### INSTRUCTIONS TO FOLLOW
Using the listing below, work out the number of lines in which "mutable" appears; return only that figure.

-- ENTRIES SHOWN follows --

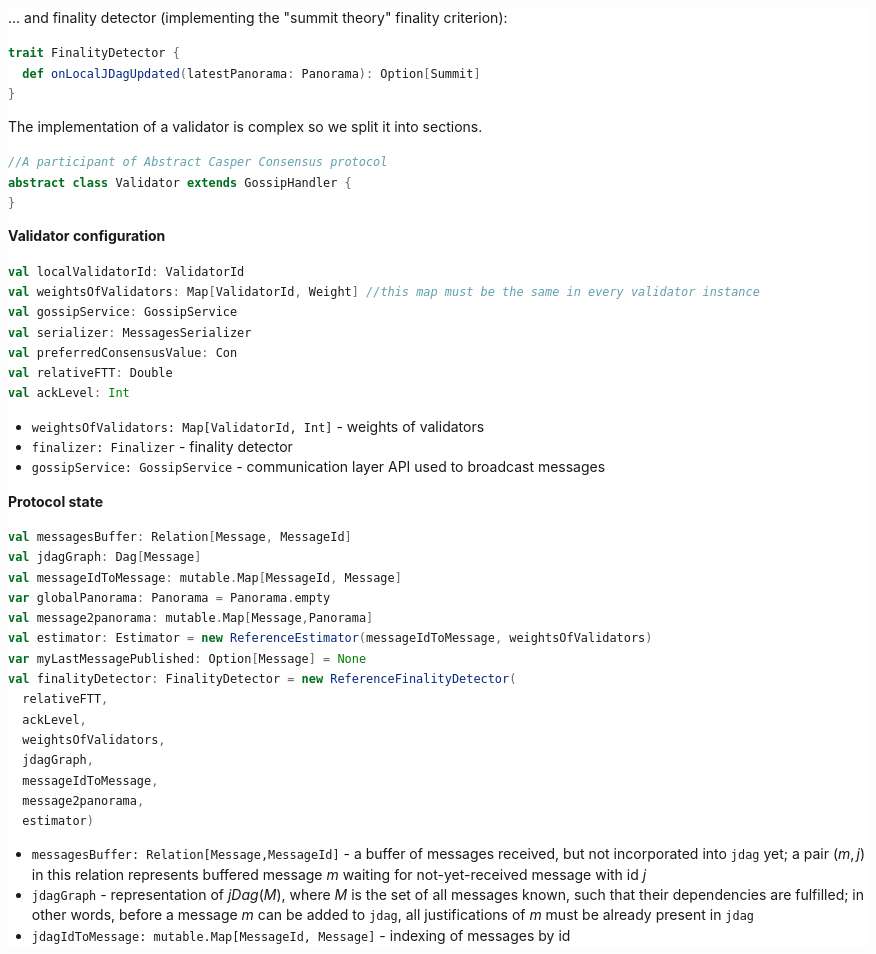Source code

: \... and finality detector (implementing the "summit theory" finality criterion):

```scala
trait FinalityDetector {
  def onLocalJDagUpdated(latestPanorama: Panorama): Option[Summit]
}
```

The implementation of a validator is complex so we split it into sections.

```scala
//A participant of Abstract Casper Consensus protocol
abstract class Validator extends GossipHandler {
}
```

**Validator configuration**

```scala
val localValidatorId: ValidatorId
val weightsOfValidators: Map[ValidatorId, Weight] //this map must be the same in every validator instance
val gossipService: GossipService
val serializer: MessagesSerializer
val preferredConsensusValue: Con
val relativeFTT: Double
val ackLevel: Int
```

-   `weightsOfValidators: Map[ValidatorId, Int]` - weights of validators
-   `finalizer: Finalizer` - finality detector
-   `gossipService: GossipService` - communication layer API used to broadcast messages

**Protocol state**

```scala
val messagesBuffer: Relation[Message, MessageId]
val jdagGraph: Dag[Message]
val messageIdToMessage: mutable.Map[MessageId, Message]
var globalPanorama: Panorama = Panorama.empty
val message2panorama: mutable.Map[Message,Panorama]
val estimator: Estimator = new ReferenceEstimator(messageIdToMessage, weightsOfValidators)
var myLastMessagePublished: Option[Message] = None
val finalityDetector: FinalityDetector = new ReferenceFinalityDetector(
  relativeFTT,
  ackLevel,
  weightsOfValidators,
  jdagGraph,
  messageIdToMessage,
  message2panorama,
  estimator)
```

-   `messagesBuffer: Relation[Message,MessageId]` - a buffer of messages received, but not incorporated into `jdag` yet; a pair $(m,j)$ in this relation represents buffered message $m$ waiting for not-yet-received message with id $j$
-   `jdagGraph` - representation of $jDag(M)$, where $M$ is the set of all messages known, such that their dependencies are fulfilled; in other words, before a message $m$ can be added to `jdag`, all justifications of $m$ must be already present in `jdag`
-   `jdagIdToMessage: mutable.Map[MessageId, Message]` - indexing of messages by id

-- ENTRIES SHOWN concluded --
-- ENTRIES SHOWN follows --

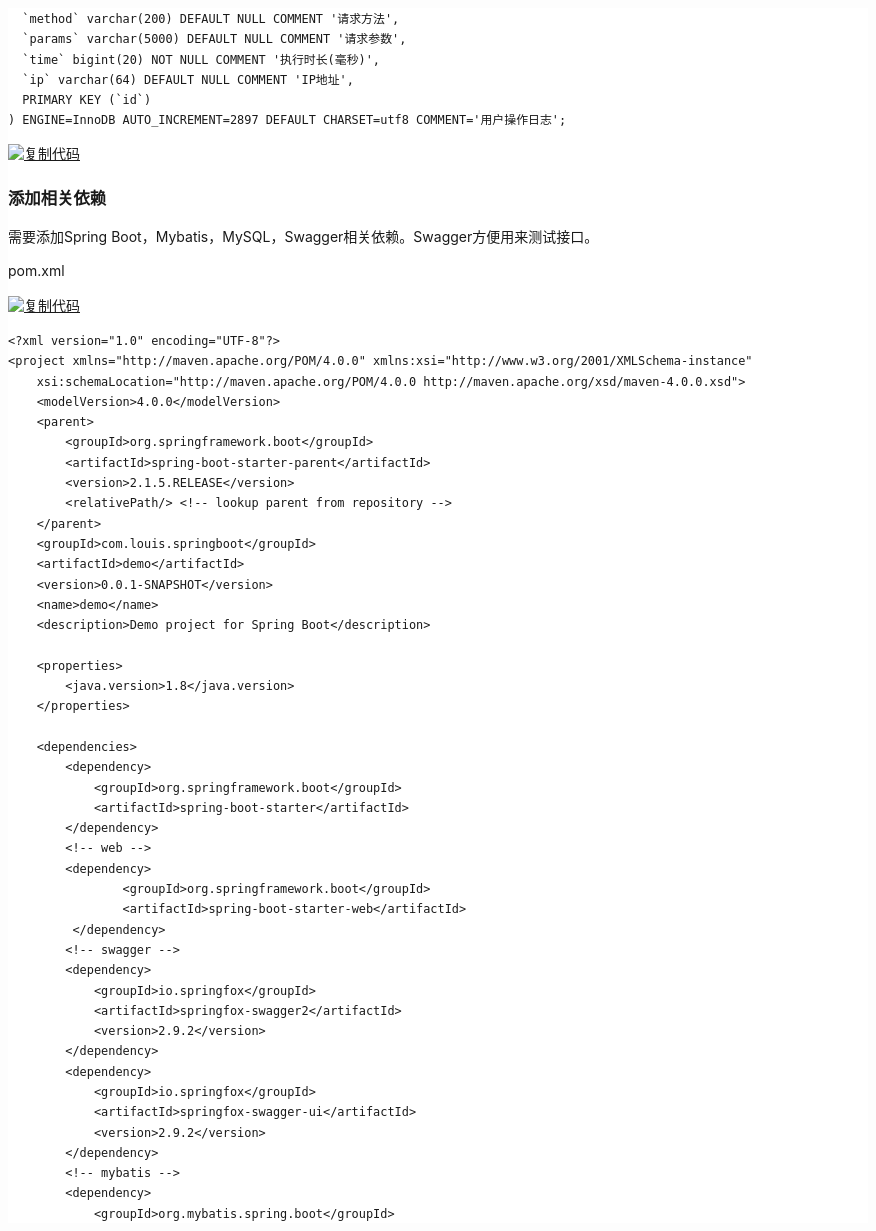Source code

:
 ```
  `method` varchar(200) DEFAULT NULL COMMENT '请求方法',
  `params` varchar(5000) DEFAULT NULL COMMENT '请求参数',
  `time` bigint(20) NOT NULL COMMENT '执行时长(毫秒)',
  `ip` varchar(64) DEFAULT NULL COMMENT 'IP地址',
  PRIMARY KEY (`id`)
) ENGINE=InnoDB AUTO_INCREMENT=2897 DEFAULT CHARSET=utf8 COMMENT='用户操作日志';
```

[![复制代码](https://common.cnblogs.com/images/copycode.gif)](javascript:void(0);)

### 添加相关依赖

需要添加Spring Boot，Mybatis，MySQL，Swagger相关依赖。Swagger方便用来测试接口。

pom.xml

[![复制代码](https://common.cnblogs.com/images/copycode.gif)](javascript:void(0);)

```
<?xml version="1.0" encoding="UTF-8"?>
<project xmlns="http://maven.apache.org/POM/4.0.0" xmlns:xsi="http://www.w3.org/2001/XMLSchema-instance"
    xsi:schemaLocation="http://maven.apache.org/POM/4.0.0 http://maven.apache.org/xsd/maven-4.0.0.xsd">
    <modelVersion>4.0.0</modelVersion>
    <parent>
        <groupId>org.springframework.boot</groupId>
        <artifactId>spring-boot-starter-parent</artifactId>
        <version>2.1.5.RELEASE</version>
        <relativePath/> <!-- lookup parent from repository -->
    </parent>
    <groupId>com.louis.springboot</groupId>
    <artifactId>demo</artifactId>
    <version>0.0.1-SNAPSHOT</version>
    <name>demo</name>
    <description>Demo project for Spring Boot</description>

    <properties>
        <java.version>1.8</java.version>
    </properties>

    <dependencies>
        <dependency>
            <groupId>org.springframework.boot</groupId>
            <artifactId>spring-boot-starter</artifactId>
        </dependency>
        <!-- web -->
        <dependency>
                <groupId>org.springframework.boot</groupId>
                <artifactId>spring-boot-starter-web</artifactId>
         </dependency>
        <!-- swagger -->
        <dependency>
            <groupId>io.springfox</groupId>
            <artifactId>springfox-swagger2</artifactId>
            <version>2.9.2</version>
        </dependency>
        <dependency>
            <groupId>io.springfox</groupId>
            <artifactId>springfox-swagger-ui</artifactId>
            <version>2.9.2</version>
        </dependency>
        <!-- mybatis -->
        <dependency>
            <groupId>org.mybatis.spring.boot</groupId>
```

-- ENTRIES SHOWN concluded --

### RESPONSE
3